Task requirements -
From the Iris page below, list the things that Iris labels Compute Engine Instances with.

Reading passage -
Skip to content

doitintl/iris3

Folders and files

NameName
Last commit message
Last commit date

Latest commit

 
 
 
 
 
 
 
 
 
 
 
 
 
 
 
 
 
 
 
 
 
 
 
 
 
 
 
 
 
 
 
 
 
 
 
 
 
 
 
 
 
 
 
 
 
 
 
 
 
 
 

Repository files navigation

Iris

In Greek mythology, Iris(Ἶρις) is the personification of the rainbow and messenger of the gods. She was the handmaiden to Hera. Iris

Blog post

See the post that presents Iris.

What Iris does for you

Iris automatically assigns labels to Google Cloud Platform resources for easier analysis, particularly of cost.

Resources of all supported types in all or some of the projects in the GCP organization will get automatically-generated labels with keys like iris_zone (the prefix is configurable), and a value copied from the resource. For example, a Google Compute Engine instance would get labels like [iris_name:nginx], [iris_region:us-central1] and [iris_zone:us-central1-a]. This behavior can be configured in various ways; see below.

Note: Organization focus

Note that Iris is designed to serve the organization. It is not designed around serving a single project (though you can configure that).

Iris doesn't add new information

Iris does not add information, only copy values that already exist. For example, it can label a VM instance with its zone; but it cannot add a "business unit" label because it does not know a resource's business unit. For that, you should label all resources when creating them, e.g., in your Terraform scripts. (Indeed, iris can be made extraneous in this way.)

Labeling resources that existing resources when you deploy Iris

If you want to label lots of virtual machines,PubSub topics etc. that already exist when you deploy Iris, see section "Labeling existing resources" below.

Open source

Iris is open-source;it is not an official DoiT product. Feel free to send Pull Requests with new functionality and add new types of labels. See the TODO.md file and Github issues for features and fixes you might do.

When Iris adds labels

On resource creation

Iris labels newly-created resources by listening to Google Cloud Operations Logs. You can disable this: See "Deploy" or run deploy.sh -h.

On schedule

Iris labels resources periodically on a Cloud Scheduler "cron" job. By default, only some types of resources are labeled on these Cloud Scheduler runs, while most types are not labeled on schedule, , to save the costs of relabeling with the same label every day.

You can change that in configuration. Set label_all_on_cron to True in the configuration file.

You can also disable the scheduled labeling. See Deployment below or run ./deploy.sh -h

Labeling existing resources

  • When you first use Iris, you may want to label all existing resources. Iris does not do this by default.
  • To do this, publish a PubSub message (the content doesn't matter) to iris_label_all_topic, for example with
 gcloud pubsub topics publish iris_label_all_topic --message=does_not_matter --project $PROJECT_ID 

Supported Google Cloud resources

Right now, there are plugins for the following types of resources.

To learn from the code what resources and keys are added, search for functions whose names start _gcp_. The part of the function name after _gcp_ is used for the label key.

  • Compute Engine Instances (Labels name, zone, region, instance type)
    • Including preemptible instances and instances created by Managed Instance Groups.
    • Including instances used as GKE Nodes
  • Compute Engine Disks (Labels name, zone, region)
    • Disks are labeld on creation and on schedule.

Record extracts -
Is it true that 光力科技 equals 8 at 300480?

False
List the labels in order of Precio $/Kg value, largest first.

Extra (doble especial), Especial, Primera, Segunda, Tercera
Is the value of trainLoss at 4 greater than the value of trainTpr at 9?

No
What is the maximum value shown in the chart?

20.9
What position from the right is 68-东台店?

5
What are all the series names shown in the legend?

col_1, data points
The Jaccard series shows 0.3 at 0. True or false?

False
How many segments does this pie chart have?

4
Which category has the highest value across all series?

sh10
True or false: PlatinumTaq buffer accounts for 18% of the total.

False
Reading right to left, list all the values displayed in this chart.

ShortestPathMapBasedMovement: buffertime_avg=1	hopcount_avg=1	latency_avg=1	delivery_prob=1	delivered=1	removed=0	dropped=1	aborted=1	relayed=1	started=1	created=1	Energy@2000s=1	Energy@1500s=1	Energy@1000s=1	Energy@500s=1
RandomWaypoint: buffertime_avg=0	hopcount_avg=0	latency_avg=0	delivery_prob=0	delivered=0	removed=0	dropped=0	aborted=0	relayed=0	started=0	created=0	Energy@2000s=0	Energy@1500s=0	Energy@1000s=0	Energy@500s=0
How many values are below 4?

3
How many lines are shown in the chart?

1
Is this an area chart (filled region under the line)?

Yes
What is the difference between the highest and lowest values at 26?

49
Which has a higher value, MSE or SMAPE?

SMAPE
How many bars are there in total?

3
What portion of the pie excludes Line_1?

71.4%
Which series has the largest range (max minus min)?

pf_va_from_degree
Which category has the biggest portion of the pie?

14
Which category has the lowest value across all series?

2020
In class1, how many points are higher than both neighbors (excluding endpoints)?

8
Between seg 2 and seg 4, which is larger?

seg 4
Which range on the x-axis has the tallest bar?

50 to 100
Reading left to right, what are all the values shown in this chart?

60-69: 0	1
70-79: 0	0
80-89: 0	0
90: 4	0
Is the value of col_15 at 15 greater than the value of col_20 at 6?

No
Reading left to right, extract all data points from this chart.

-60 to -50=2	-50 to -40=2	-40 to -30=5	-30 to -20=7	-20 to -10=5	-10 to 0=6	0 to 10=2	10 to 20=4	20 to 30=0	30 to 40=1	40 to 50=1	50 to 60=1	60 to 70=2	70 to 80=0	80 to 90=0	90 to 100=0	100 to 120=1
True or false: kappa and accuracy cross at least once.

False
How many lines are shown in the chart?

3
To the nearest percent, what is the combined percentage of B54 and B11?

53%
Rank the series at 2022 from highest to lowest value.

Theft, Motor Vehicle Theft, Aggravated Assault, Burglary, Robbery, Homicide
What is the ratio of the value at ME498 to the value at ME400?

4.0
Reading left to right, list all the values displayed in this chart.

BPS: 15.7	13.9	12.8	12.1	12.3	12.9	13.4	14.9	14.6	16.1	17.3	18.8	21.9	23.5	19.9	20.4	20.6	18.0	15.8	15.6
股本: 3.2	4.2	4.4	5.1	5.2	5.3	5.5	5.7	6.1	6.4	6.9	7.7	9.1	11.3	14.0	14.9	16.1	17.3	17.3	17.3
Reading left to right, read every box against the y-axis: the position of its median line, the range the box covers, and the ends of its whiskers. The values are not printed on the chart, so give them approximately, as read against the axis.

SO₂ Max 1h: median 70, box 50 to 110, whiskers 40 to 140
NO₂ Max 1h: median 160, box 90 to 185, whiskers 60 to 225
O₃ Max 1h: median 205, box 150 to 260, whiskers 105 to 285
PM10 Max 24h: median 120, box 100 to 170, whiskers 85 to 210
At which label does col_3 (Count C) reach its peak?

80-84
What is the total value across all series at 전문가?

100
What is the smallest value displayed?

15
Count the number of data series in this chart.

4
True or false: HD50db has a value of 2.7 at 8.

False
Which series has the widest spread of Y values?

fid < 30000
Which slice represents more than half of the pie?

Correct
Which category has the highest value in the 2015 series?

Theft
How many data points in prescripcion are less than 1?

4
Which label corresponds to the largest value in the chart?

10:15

Exercise output -
name, zone, region, instance type